We also must exclude the logging starter module anywhere we use a Spring Boot starter module:

<dependency>
    <groupId>org.springframework.boot</groupId>
    <artifactId>spring-boot-starter-web</artifactId>
    <exclusions>
        <exclusion>
            <groupId>org.springframework.boot</groupId>
            <artifactId>spring-boot-starter-logging</artifactId>
        </exclusion>
    </exclusions>
</dependency>

Now we can define a new appender in our log4j.xml file:

<appender name="graylog" class="org.graylog2.log.GelfAppender">
    <param name="graylogHost" value="<GRAYLOG IP>"/>
    <param name="originHost" value="localhost"/>
    <param name="graylogPort" value="12201"/>
    <param name="extractStacktrace" value="true"/>
    <param name="addExtendedInformation" value="true"/>
    <param name="facility" value="log4j"/>
    <param name="Threshold" value="INFO"/>
    <param name="additionalFields" value="{'environment': 'DEV', 'application': 'GraylogDemoApplication'}"/>
</appender>

This will configure all log messages with INFO level or higher to go to the Graylog appender, which in turn sends the log message to the Graylog server.
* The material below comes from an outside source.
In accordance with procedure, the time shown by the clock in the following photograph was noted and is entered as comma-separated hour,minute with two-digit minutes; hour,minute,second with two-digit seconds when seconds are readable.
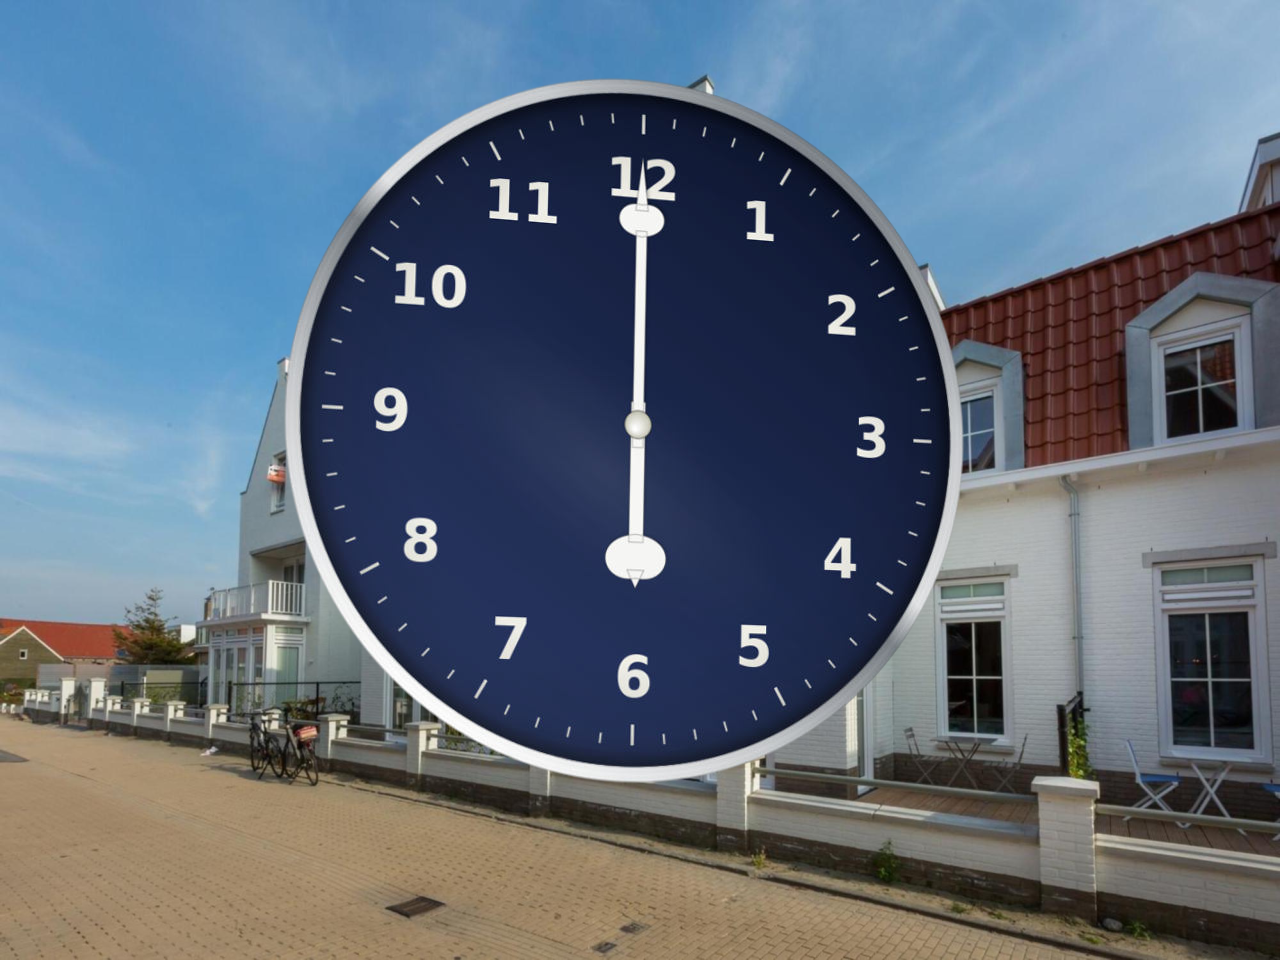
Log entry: 6,00
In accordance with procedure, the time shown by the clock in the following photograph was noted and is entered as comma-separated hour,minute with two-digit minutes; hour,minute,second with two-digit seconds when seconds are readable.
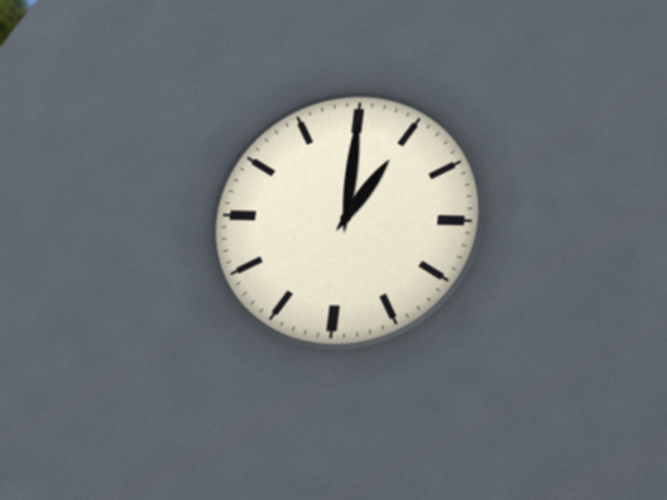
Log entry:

3.2. Other Logging Frameworks

The Graylog marketplace has additional libraries that support a variety of other logging frameworks such as Logback, Log4J2, and more. Just beware that these libraries are not maintained by Graylog. Some of them are abandoned, and others have little or no documentation.

Caution should be used when relying on these 3rd party libraries.
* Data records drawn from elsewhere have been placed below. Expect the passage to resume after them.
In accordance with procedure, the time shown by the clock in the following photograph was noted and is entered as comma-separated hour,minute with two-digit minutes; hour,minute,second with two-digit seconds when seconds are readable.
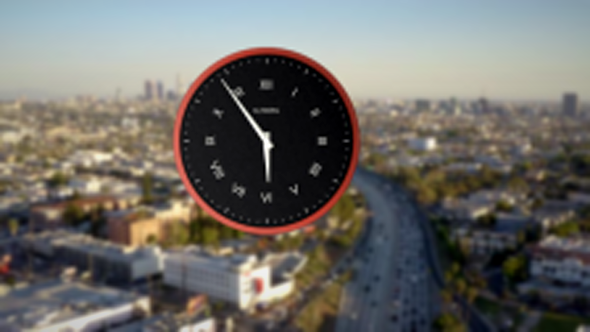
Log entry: 5,54
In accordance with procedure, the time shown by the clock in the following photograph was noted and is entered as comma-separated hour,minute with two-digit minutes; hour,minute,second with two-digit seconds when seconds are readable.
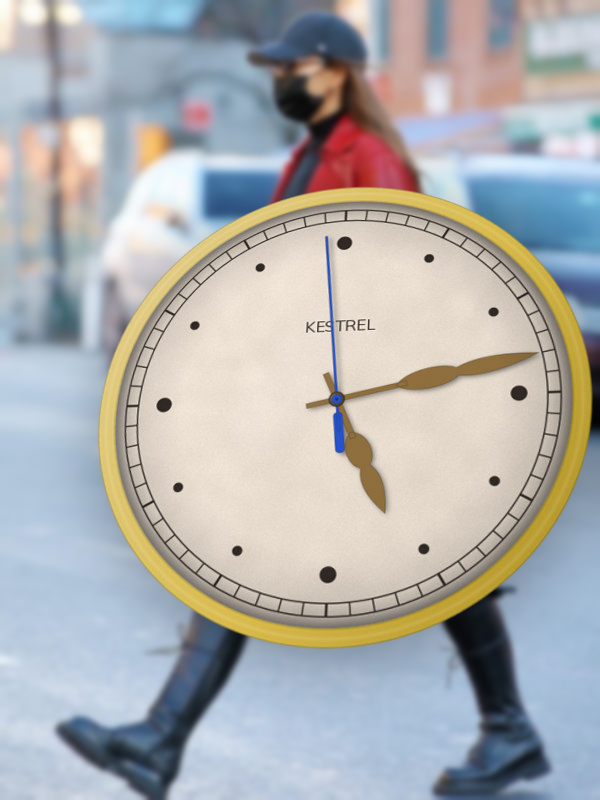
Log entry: 5,12,59
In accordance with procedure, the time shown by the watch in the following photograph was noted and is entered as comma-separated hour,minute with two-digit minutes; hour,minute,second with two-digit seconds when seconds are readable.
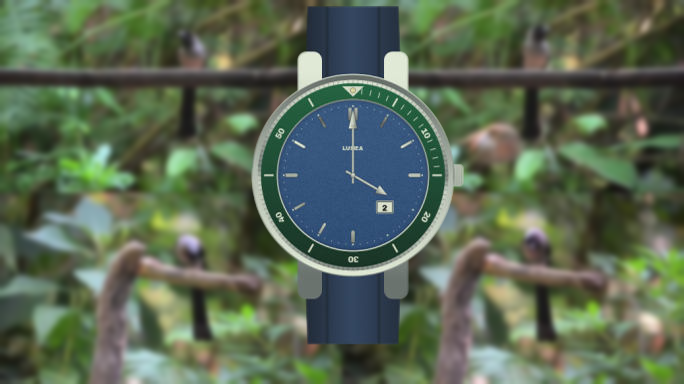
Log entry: 4,00
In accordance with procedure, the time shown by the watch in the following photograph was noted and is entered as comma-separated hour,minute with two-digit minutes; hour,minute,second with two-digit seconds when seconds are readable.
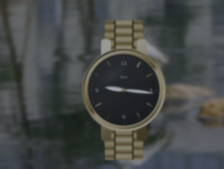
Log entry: 9,16
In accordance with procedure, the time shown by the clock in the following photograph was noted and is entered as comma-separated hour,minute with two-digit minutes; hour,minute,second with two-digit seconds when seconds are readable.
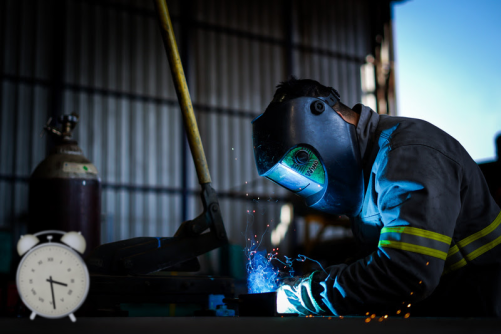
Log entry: 3,29
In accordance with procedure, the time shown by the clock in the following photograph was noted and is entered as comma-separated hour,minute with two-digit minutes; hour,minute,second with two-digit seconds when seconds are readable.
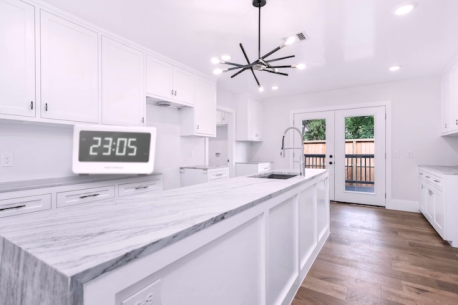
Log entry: 23,05
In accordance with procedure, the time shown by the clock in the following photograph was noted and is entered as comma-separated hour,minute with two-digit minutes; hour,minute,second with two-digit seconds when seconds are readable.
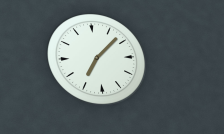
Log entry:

3.3. Graylog Collector Sidecar

Another option for log collection is the Graylog Collector Sidecar. The sidecar is a process that runs along a file collector, sending log file contents to a Graylog server.

The Sidecar is a great option for applications where changing log configuration files isn’t possible. And because it reads log files directly from disk, it can also be used to integrate log messages from any platform and programming language.

4. Viewing Messages in Graylog

We can use the Graylog dashboard to confirm successful delivery of our log messages. Using the filter source:localhost will show the log messages from our sample log4j config above:

graylog log messages dashboard

5. Conclusion

Graylog is just one of many log aggregation services. It can quickly search millions of log messages, visualize log data in real-time, and send alerts when certain conditions are true.

Integrating Graylog into a Spring Boot application only requires a few lines of configuration and without any new code.

Code samples, as always, can be found on GitHub.